Ice(冷却) 冷却は、患部の出血や腫れが悪化するのを防ぐ。砕いた氷と湿ったタオルを定期的に使用すると回復時間を短縮させる効果がある。また氷は受傷直後からの急性期の痛みを和らげるのにも役に立つ。最初の48時間は、2時間に一度、20分間氷を患部にあてる。いずれの場合もペトロリュームゼリーまたはオイルを使用して肌を守り、低温熱傷を防ぐことが重要である。
Compression(圧迫) 傷を負った軟部組織を圧迫することにより腫れを抑えることができる。絆創膏をきつく巻いて圧迫するのも、効果的である。絆創膏は、血液循環を妨げたり、ずきずきしたり、傷みがしたりするほどきつく巻かないようにすること。冷却処置をしている間に、絆創膏を巻いておく。
Elevation(挙上) 患部を挙上することで腫れと痛みを軽くすることができる。
Diagnosis(診断) 資格を持った医療専門家によって適切に早期に診断し、正しい治療法を行うことで、いち早く回復することができる。負傷に不安がある、痛み、腫れがひどくなる、痛みや腫れが48時間経ってもひかないなどの場合は、医療専門家に相談をすること。

冷却は出血と腫れの悪化を抑えるのに効果的である。

挙上は腫れと痛みを抑える。

傷害の診断が終了したら、72時間、HARM を回避します。

Heat(熱) 出血、腫れ、痛み、こわばりを悪化させる。
Alcohol(アルコール) アルコールを摂取すると出血と腫れが悪化し、けがの痛みやひどさがわからなくなる。
Running(ランニング) 休息が必須。
Massage(マッサージ) マッサージは出血、腫れを悪化させ、回復を遅らせる。

脳振盪

短期的および長期的なプレーヤーのウェルフェアを守るため、脳振盪は、極めて深刻に取り扱われなければならないものです。 一般的に頭部への打撃で起こるものですが、体への打撃でも、ぶつかった衝撃が脳に伝わり、脳振盪を引き起こすことがあります。また、常に意識を失うとは限りません。

脳振盪には、いろいろな症状または兆候がみられ、それらの多くが、World Rugby脳振盪ガイドラインに記載されています: https://www.world.rugby/the-game/player-welfare/medical/concussion/concussion-guidelines

よくある症状には、集中力の欠如、記憶喪失、平衡感覚障害などがあります。脳振盪診断ツールポケット版(下記参照)は、脳振盪の診断の役に立ちます。

脳振盪の疑いがあるアスリートがいたら、フィールドオブプレーから出し、戻してはいけません。

脳振盪を起こしたプレーヤーがプレーを続ければ、さらなる重症の危険にさらされ、周りで行われているゲームの処理ができず、残念な結果を招くことになります。

若いプレーヤーは、まれで危険を伴う神経系の合併症の影響よりを受けやすく、すでに受けた脳振盪の二次影響による死亡や、完全に回復しないなども、これに含まれます。

脳振盪の疑いにより運び出された者は、医療専門家の診察を受けること。車は運転してはいけません。プレーへの復帰は、World Rugby脳振盪ガイドラインに記載された段階的な方法に従って行ってください。

----

• _やること_:
A. 文書抜粋のうち、「Compression(圧迫」から「挙上は腫れと痛みを抑える。」までの部分を一字も変えずに返すこと。
B. 文書抜粋の内容を3文で要約すること。

----

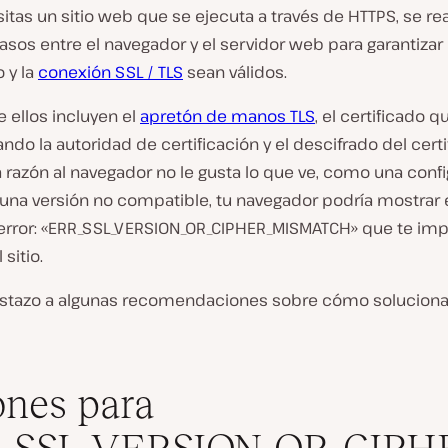
itas un sitio web que se ejecuta a través de HTTPS, se re
asos entre el navegador y el servidor web para garantizar
o y la
conexión SSL / TLS
sean válidos.
 ellos incluyen el
apretón de manos TLS
, el certificado q
o la autoridad de certificación y el descifrado del certif
 razón al navegador no le gusta lo que ve, como una conf
 una versión no compatible, tu navegador podría mostrar 
 error: «ERR_SSL_VERSION_OR_CIPHER_MISMATCH» que te im
sitio.
istazo a algunas recomendaciones sobre cómo soluciona
nes para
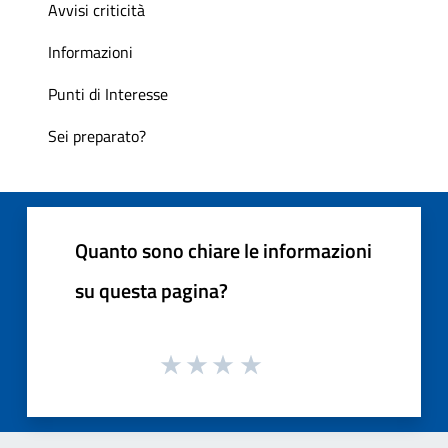
Avvisi criticità
Informazioni
Punti di Interesse
Sei preparato?
Quanto sono chiare le informazioni
su questa pagina?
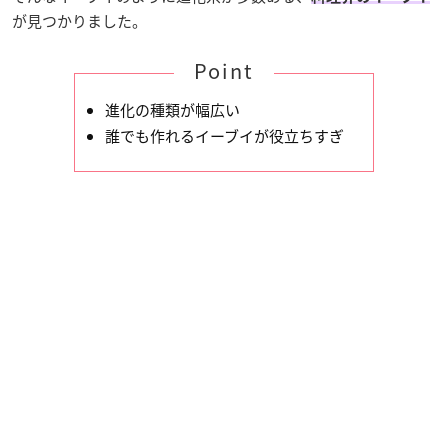
が見つかりました。
Point
進化の種類が幅広い
誰でも作れるイーブイが役立ちすぎ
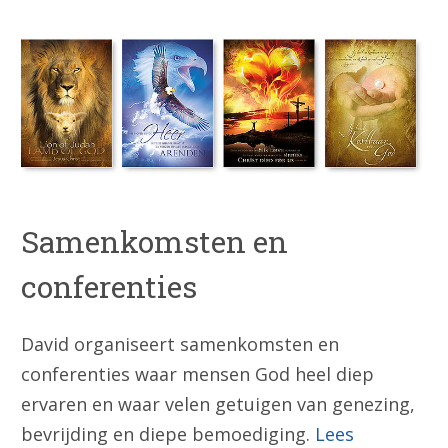
Samenkomsten en
conferenties
David organiseert samenkomsten en
conferenties waar mensen God heel diep
ervaren en waar velen getuigen van genezing,
bevrijding en diepe bemoediging.
Lees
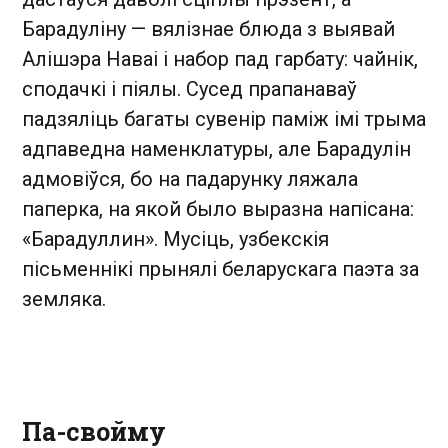
Барадуліну — вялізнае блюда з выявай
Алішэра Наваі і набор пад гарбату: чайнік,
сподачкі і піялы. Сусед прапанаваў
падзяліць багаты сувенір паміж імі трыма
адпаведна наменклатуры, але Барадулін
адмовіўся, бо на падарунку ляжала
паперка, на якой было выразна напісана:
«Барадуллин». Мусіць, узбекскія
пісьменнікі прынялі беларускага паэта за
земляка.
Па-свойму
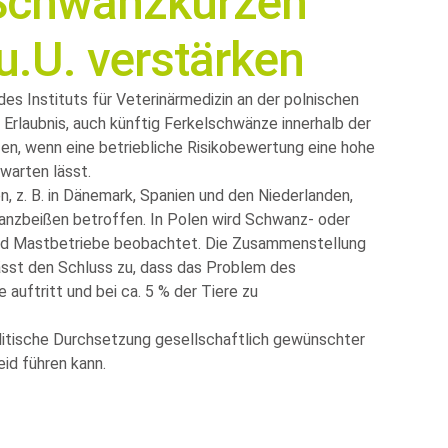
 Schwanzkürzen
 u.U. verstärken
 des Instituts für Veterinärmedizin an der polnischen
 Erlaubnis, auch künftig Ferkelschwänze innerhalb der
fen, wenn eine betriebliche Risikobewertung eine hohe
warten lässt.
, z. B. in Dänemark, Spanien und den Niederlanden,
nzbeißen betroffen. In Polen wird Schwanz- oder
und Mastbetriebe beobachtet. Die Zusammenstellung
ässt den Schluss zu, dass das Problem des
auftritt und bei ca. 5 % der Tiere zu
olitische Durchsetzung gesellschaftlich gewünschter
eid führen kann.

----

• _作業結果_:
A.
Compression(圧迫) 傷を負った軟部組織を圧迫することにより腫れを抑えることができる。絆創膏をきつく巻いて圧迫するのも、効果的である。絆創膏は、血液循環を妨げたり、ずきずきしたり、傷みがしたりするほどきつく巻かないようにすること。冷却処置をしている間に、絆創膏を巻いておく。
Elevation(挙上) 患部を挙上することで腫れと痛みを軽くすることができる。
Diagnosis(診断) 資格を持った医療専門家によって適切に早期に診断し、正しい治療法を行うことで、いち早く回復することができる。負傷に不安がある、痛み、腫れがひどくなる、痛みや腫れが48時間経ってもひかないなどの場合は、医療専門家に相談をすること。

冷却は出血と腫れの悪化を抑えるのに効果的である。

挙上は腫れと痛みを抑える。

B. 負傷した場合は、冷却、圧迫、挙上によって腫れや痛みを抑える。痛みや腫れがひどくなる場合や48時間経ってもひかない場合は、医療専門家に相談する。また、診断後72時間は熱、アルコール、ランニング、マッサージを避け、脳振盪の疑いがあるプレーヤーはフィールドから出して戻さず、医療専門家の診察を受けさせる。